[Dataset entries]
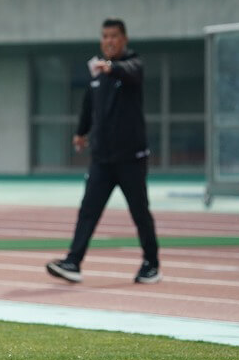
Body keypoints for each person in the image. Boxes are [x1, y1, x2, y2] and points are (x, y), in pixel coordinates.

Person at [46, 18, 161, 284]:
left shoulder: (133, 65)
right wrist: (81, 132)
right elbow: (89, 106)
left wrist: (111, 68)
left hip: (131, 158)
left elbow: (130, 71)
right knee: (88, 211)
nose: (109, 41)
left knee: (140, 212)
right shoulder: (97, 74)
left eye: (114, 36)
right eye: (105, 36)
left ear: (124, 39)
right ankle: (73, 262)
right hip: (102, 159)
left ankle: (152, 264)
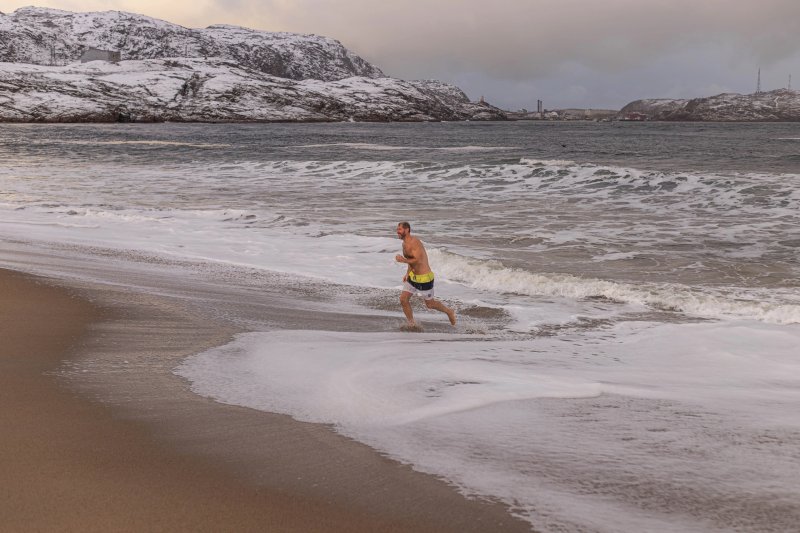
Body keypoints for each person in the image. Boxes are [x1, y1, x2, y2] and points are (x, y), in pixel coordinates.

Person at [394, 222, 456, 328]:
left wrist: (403, 260)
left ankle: (449, 311)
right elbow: (410, 260)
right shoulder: (404, 243)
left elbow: (417, 260)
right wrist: (407, 273)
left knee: (430, 305)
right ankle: (411, 323)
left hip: (424, 279)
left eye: (399, 229)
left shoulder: (415, 242)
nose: (397, 231)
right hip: (413, 277)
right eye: (397, 229)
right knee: (403, 299)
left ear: (407, 230)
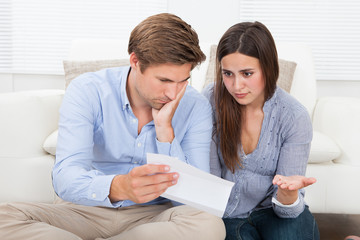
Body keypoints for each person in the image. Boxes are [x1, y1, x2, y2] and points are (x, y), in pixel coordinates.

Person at [0, 13, 225, 240]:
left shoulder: (196, 106)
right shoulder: (88, 91)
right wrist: (119, 187)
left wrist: (165, 132)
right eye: (164, 81)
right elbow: (65, 177)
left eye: (182, 81)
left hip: (154, 217)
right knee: (4, 217)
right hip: (84, 210)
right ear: (135, 62)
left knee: (210, 226)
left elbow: (195, 199)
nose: (173, 93)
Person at [202, 21, 320, 240]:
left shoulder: (293, 116)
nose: (236, 86)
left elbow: (289, 211)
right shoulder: (211, 99)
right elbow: (210, 180)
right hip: (226, 214)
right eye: (228, 74)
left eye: (247, 73)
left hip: (275, 212)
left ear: (268, 68)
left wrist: (288, 193)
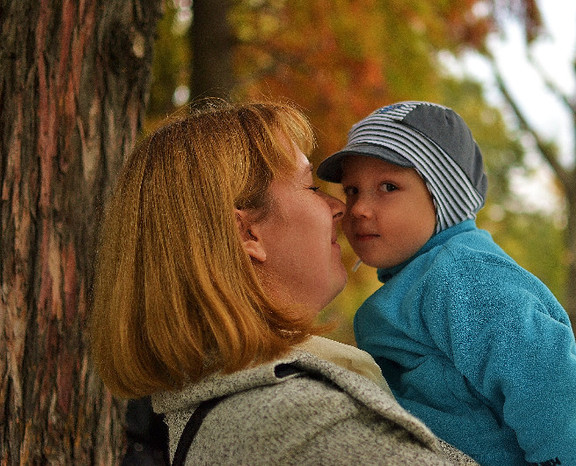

» Action item
Beginning with the line above that contains "right wrist: (81, 132)" and finishing with the line that contains "right shoulder: (404, 243)", print those lines exactly and only. Skip all pictures.

» Answer to the exercise
right wrist: (81, 132)
right elbow: (89, 106)
left wrist: (111, 68)
left hip: (131, 158)
left elbow: (130, 71)
right knee: (88, 211)
nose: (109, 41)
left knee: (140, 212)
right shoulder: (97, 74)
left eye: (114, 36)
right eye: (105, 36)
left ear: (124, 39)
right ankle: (73, 262)
right hip: (102, 159)
left ankle: (152, 264)
Body keypoints for each person in the image. Boxes are [x1, y1, x2, y2] and points are (x, y), in pixel coordinates.

Person at [394, 222, 456, 328]:
left wrist: (403, 260)
left ankle: (449, 311)
right elbow: (410, 260)
right shoulder: (404, 243)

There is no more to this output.